There are only two other such herds in the West with one roaming in Montana and another in Oregon, he said.

Part of the 1971 legislation also allows for the public to adopt the horses for a minimal amount of money.

Hunter said people usually look over the horses, pick the one they want then bid on the animal in a silent auction process. Leftover horses are then up for adoption at $125 apiece with a second "buddy" horse available for only $25.

Hunter said the person who adopts needs to have a proper trailer for transportation and facilities to care for the horses. After a year, the adopted horses are checked on and if they have been kept healthy and have adequate care, title to the animal is transferred to the person who adopted the horse.

If the conditions are not up to standards, Hunter said, the BLM takes back the horse, which is a rare occurrence.

Santaquin resident Glenn Pearmain who makes saddles, was one of the people adopting a horse on Saturday.

"I've had 54 mustangs before," said Pearmain. "I just love their qualities and they are easy to take care of."

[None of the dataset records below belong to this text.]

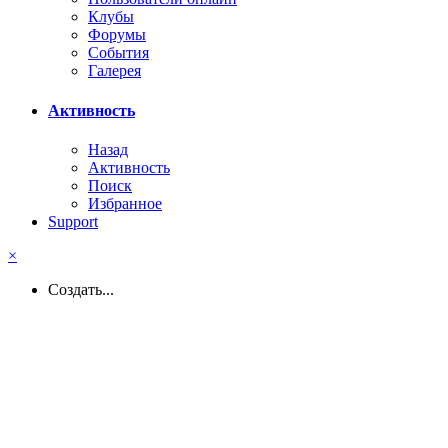
Клубы
Форумы
События
Галерея
Активность
Назад
Активность
Поиск
Избранное
Support
×
Создать...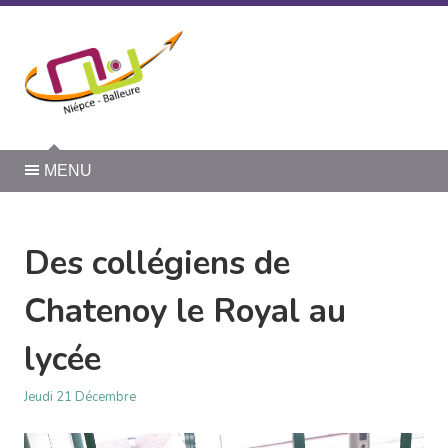
Panneau de gestion des cookies
MENU
Des collégiens de
Chatenoy le Royal au
lycée
Jeudi 21 Décembre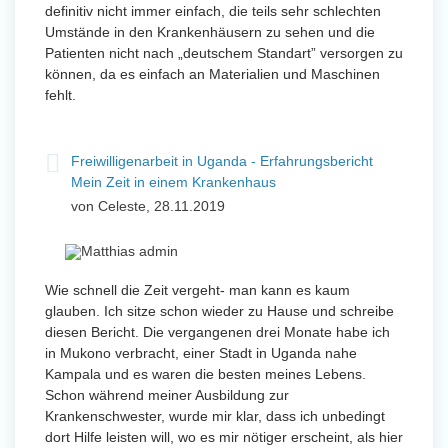
definitiv nicht immer einfach, die teils sehr schlechten
Umstände in den Krankenhäusern zu sehen und die
Patienten nicht nach „deutschem Standart” versorgen zu
können, da es einfach an Materialien und Maschinen
fehlt.
Freiwilligenarbeit in Uganda - Erfahrungsbericht
Mein Zeit in einem Krankenhaus
von Celeste, 28.11.2019
Wie schnell die Zeit vergeht- man kann es kaum
glauben. Ich sitze schon wieder zu Hause und schreibe
diesen Bericht. Die vergangenen drei Monate habe ich
in Mukono verbracht, einer Stadt in Uganda nahe
Kampala und es waren die besten meines Lebens.
Schon während meiner Ausbildung zur
Krankenschwester, wurde mir klar, dass ich unbedingt
dort Hilfe leisten will, wo es mir nötiger erscheint, als hier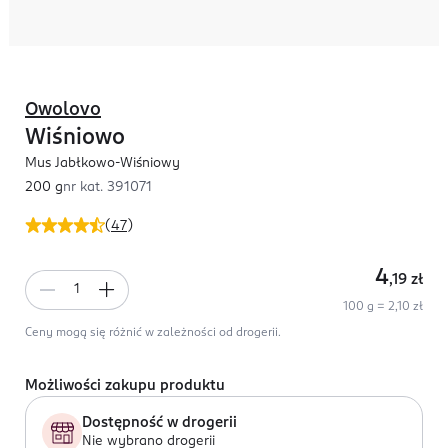
Owolovo
Wiśniowo
Mus Jabłkowo-Wiśniowy
200 g
nr kat.
391071
(
47
)
4
,19
zł
100 g = 2,10 zł
Ceny mogą się różnić w zależności od drogerii.
Możliwości zakupu produktu
Dostępność w drogerii
Nie wybrano drogerii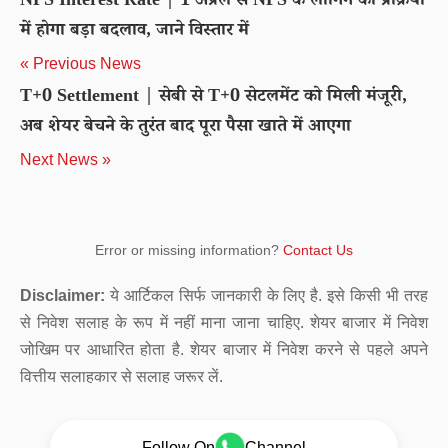
NPS Interest Rate | 1 अप्रैल से NPS के लॉगिंग की प्रक्रिया
में होगा बड़ा बदलाव, जाने विस्तार में
« Previous News
T+0 Settlement | सेबी से T+0 सेटलमेंट को मिली मंजूरी,
अब शेयर बेचने के तुरंत बाद पूरा पैसा खाते में आएगा
Next News »
Error or missing information?
Contact Us
Disclaimer:
ये आर्टिकल सिर्फ जानकारी के लिए है. इसे किसी भी तरह
से निवेश सलाह के रूप में नहीं माना जाना चाहिए. शेयर बाजार में निवेश
जोखिम पर आधारित होता है. शेयर बाजार में निवेश करने से पहले अपने
वित्तीय सलाहकार से सलाह जरूर लें.
Follow On
Channel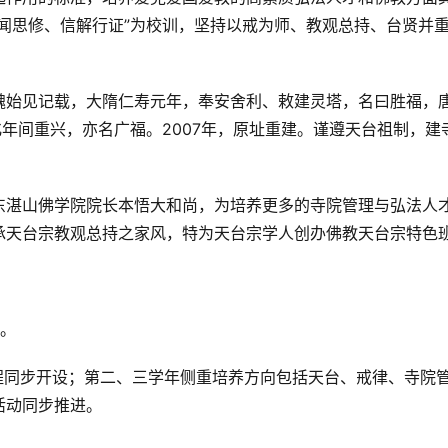
闻思修、信解行证”为校训，坚持以戒为师、教观总持、台贤并
魏始见记载，大隋仁寿元年，奉安舍利、敕建灵塔，名曰胜福，
化年间重兴，亦名广福。2007年，原址重建。谨遵天台祖制，建
东湛山佛学院院长本悟大和尚，为培养更多的寺院管理与弘法人
承天台宗教观总持之家风，特为天台宗学人创办佛教天台宗特色
学。
程同步开设；第二、三学年侧重培养方向包括天台、戒律、寺院
活动同步推进。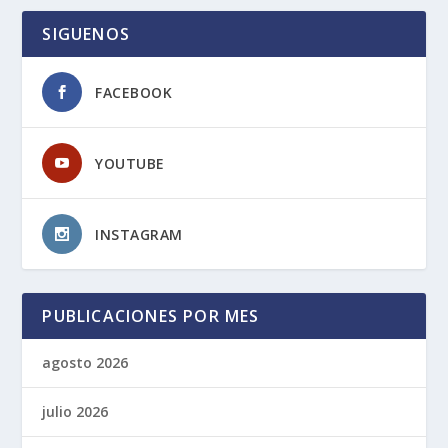
SIGUENOS
FACEBOOK
YOUTUBE
INSTAGRAM
PUBLICACIONES POR MES
agosto 2026
julio 2026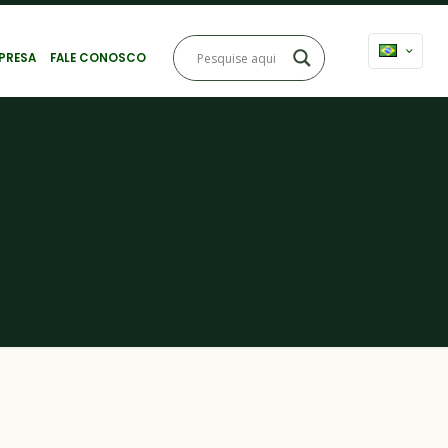
PRESA
FALE CONOSCO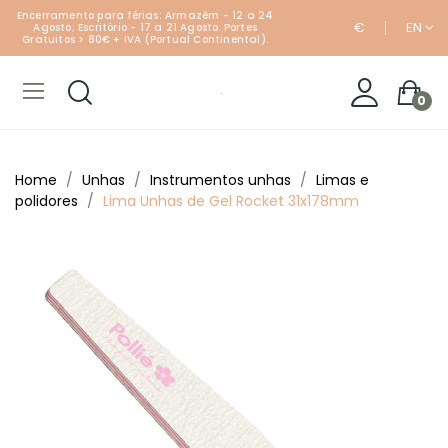
Encerramento para férias: Armazém - 12 a 24
€
EN
Agosto; Escritório - 17 a 21 Agosto. Portes
Gratuitos > 80€ + IVA (Portual Continental).
0
Home
Unhas
Instrumentos unhas
Limas e
polidores
Lima Unhas de Gel Rocket 31x178mm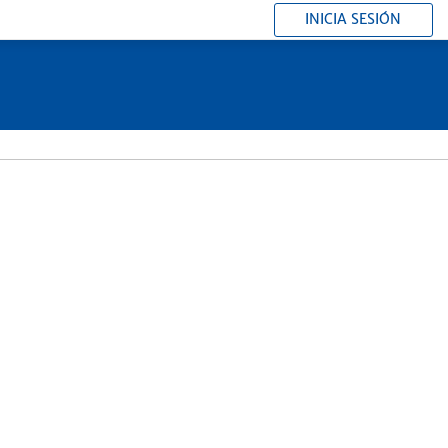
INICIA SESIÓN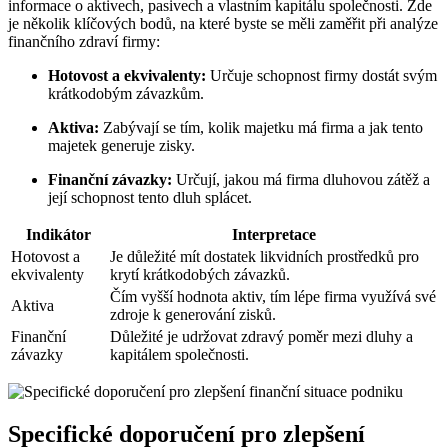
informace o aktivech, pasivech a vlastním kapitálu společnosti. Zde
je několik klíčových bodů, na které byste se měli zaměřit při analýze
finančního zdraví firmy:
Hotovost a ekvivalenty:
Určuje schopnost firmy dostát svým
krátkodobým závazkům.
Aktiva:
Zabývají se tím, kolik majetku má firma a jak tento
majetek generuje zisky.
Finanční závazky:
Určují, jakou má firma dluhovou zátěž a
její schopnost tento dluh splácet.
Indikátor
Interpretace
Hotovost a
Je důležité mít dostatek likvidních prostředků pro
ekvivalenty
krytí krátkodobých závazků.
Čím vyšší hodnota aktiv, tím lépe firma využívá své
Aktiva
zdroje k generování zisků.
Finanční
Důležité je udržovat zdravý poměr mezi dluhy a
závazky
kapitálem společnosti.
Specifické doporučení pro zlepšení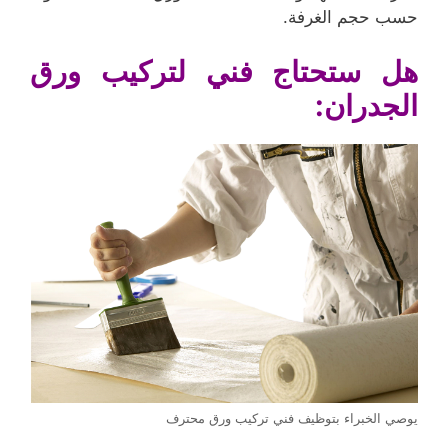
حسب حجم الغرفة.
هل ستحتاج فني لتركيب ورق
الجدران:
يوصي الخبراء بتوظيف فني تركيب ورق محترف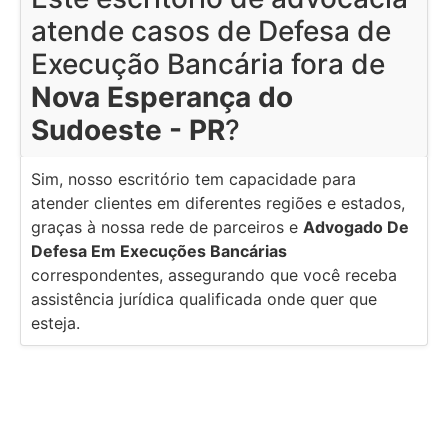
atende casos de Defesa de
Execução Bancária fora de
Nova Esperança do
Sudoeste - PR
?
Sim, nosso escritório tem capacidade para
atender clientes em diferentes regiões e estados,
graças à nossa rede de parceiros e
Advogado De
Defesa Em Execuções Bancárias
correspondentes, assegurando que você receba
assistência jurídica qualificada onde quer que
esteja.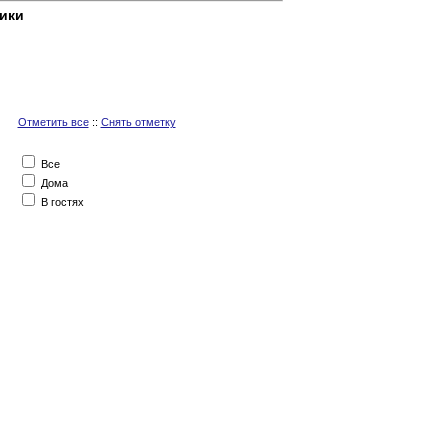
ики
Отметить все
::
Снять отметку
Все
Дома
В гостях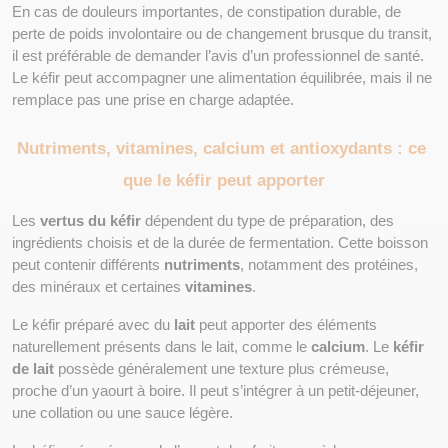
En cas de douleurs importantes, de constipation durable, de 
perte de poids involontaire ou de changement brusque du transit, 
il est préférable de demander l’avis d’un professionnel de santé. 
Le kéfir peut accompagner une alimentation équilibrée, mais il ne 
remplace pas une prise en charge adaptée.
Nutriments, vitamines, calcium et antioxydants : ce 
que le kéfir peut apporter
Les 
vertus du kéfir
 dépendent du type de préparation, des 
ingrédients choisis et de la durée de fermentation. Cette boisson 
peut contenir différents 
nutriments
, notamment des protéines, 
des minéraux et certaines 
vitamines
.
Le kéfir préparé avec du 
lait
 peut apporter des éléments 
naturellement présents dans le lait, comme le 
calcium
. Le 
kéfir 
de lait
 possède généralement une texture plus crémeuse, 
proche d’un yaourt à boire. Il peut s’intégrer à un petit-déjeuner, 
une collation ou une sauce légère.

Pearmain said he plans to train the horse for riding, using techniques he learned from his grandfather.

"He [grandfather] has broken about 40 of them for riding," he said.

Kathleen Hayden traveled from San Diego to pick up some mares she plans on mating with four Spanish stallions she acquired earlier in an attempt to reestablish a herd of the horses in Southern California.

She said California's only herd of wild horses were removed from the Anza Borrego Desert State Park when it became a biosphere reserve established by the United Nations.

She said the horses were considered an invasive species in the park and needed to be removed.

Hayden said she hopes her efforts are successful in creating a new herd of the rare horses on BLM lands adjacent to the park.

"I've had wonderful support from the BLM and members of Congress," said Hayden, adding that legislation to create the management area is still pending.

"I hope it happens sooner than later," she said.

Gus Warr, who heads the BLM's wild horse projects in Utah, said because Hayden obtained the horses as part of a nonprofit organization she created, the agency will help transport the horses to California at no cost.

Warr said the public can get a good deal on wild horses because the market for the animals is so depressed due to a sour economy.

He said in 2004 and 2006, auctions would fetch up to $3,500 for a horse.

Things were different Saturday.

BLM spokeswoman Lisa Reid said the eight horses sold Saturday raised only $725.

She said the horses not sold Saturday are still available online at wildhorseandburro.blm.gov.

Some of the horses will also be shipped east to other BLM facilities to be adopted.

"People just did not have the interest this year," Reid said. "I've never seen it [turn out] this low."

mhavnes@sltrib.com

Wild horses

Tips for viewing wild horses in the Sulphur Herd Management Area of southwestern Utah:

Take topographic maps that show roads in the remote area.

Four-wheel drive and high clearance vehicles recommended.

Make sure vehicle is properly equipped including extra fuel, chains, tools for repairs, first-aid kit and water.

Always let someone know where you are going and when you will return.

Look in certain areas: reseeding projects where wildfires have burned or prescribed burns have been conducted to provide good forage.

Look in higher elevations. Mountain Home Peak in northwestern Beaver County provides an excellent vantage point for viewing wild horses. The animals migrate to higher elevations in the summer and lower benches in late fall and spring.

Take binoculars. Wild horses are best viewed at a distance. When approached they spook and run for cover.